Wednesday, October 5, 2011
Chabon and Eugenides To Sign Books This Month
Delicious Reads
In Sunday’s “Food and Drink” edition of the New York Times Magazine, book critic Dwight Garner was posed with the question “What is the best novel about food?” His answer? The Belly of Paris, by Emile Zola. The novel, he says, “makes you feel as if Mario Batali had taken his sensual Manhattan emporium, Eataly, and tipped it sideways, slowly burying you under its contents.” (He also cited the saffron stew preparation in Ian McEwan’s Saturday.) But even though food is such an important part of our daily lives, it does not always make for the stuff of exciting literature. Great fiction writing about food is a rare thing: a writer not only needs to convincingly describe the dish he or she is writing about, but also tie that dish into the larger narrative in a meaningful way. For my money, the “Best Food Novel” prize goes to Michael Cunningham’s 1993 novel The Hours. In that novel (which I will admit I admired but did not love), the character of Laura Brown, a housewife in 1949 Los Angeles, begins an ordinary yet important day of her life by trying to bake a birthday cake for her young son, Richie. The cake itself is nothing special, just a white-cake with vanilla frosting. But for Laura, who alternates between resentment towards her husband and son for taking her away from her morning’s reading, and a fierce, all-consuming love for the two men who fill her life, the cake is to be proof to herself that she is the wife and mother she is supposed to be. This is high-stakes cake-baking, and Laura’s preparation takes on the suspense of a thriller. Cunningham writes these scenes with such intensity that the reader cannot help but sympathize with Laura, even as she contemplates abandoning her life all together.
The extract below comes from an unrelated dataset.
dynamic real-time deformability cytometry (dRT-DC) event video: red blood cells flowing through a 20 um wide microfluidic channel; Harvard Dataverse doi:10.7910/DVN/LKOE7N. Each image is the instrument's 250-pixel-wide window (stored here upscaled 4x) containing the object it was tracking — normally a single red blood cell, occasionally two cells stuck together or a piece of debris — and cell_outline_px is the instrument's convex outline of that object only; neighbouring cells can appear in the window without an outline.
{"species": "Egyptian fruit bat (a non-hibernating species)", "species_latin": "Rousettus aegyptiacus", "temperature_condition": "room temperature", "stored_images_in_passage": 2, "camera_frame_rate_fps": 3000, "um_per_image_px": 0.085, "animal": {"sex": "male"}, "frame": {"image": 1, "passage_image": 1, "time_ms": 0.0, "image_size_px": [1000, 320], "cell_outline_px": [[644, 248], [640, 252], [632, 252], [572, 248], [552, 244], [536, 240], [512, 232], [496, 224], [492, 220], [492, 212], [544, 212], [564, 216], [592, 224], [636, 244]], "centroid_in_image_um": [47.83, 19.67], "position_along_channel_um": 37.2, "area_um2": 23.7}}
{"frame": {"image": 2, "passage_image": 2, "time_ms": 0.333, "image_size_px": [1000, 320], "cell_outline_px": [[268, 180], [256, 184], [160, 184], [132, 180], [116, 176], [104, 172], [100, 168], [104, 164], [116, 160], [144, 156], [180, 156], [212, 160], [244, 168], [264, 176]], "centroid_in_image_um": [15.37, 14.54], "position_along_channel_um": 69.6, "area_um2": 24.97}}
The book’s themes of depression and isolation make it clear what success or failure of the cake will eventually mean for Laura’s life; even though we realize that her problems won’t go away with a perfect cake, we can’t help but wish for Laura’s even hand as she ices the frosting over it. In the hands of a skillful writer such as Cunningham, a simple act of baking takes on the full weight of a lifetime of questioned decisions and eventual disappointments.